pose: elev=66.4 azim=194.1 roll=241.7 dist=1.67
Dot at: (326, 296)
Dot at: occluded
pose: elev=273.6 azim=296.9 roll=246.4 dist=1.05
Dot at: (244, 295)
...
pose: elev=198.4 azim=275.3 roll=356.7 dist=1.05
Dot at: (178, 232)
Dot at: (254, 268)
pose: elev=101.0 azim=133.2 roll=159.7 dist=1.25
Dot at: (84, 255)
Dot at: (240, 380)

* **GIVEN INSTRUCTION**: Please rewrite everything in the listing from the line containing "pose: elev=66.4 azim=194.1" down to the line containing "Dot at: (244, 295)", changing "dist" to "distance" and keeping all else as it is. Return only those lines.

* **RESULT FOR THIS EXERCISE**:
pose: elev=66.4 azim=194.1 roll=241.7 distance=1.67
Dot at: (326, 296)
Dot at: occluded
pose: elev=273.6 azim=296.9 roll=246.4 distance=1.05
Dot at: (244, 295)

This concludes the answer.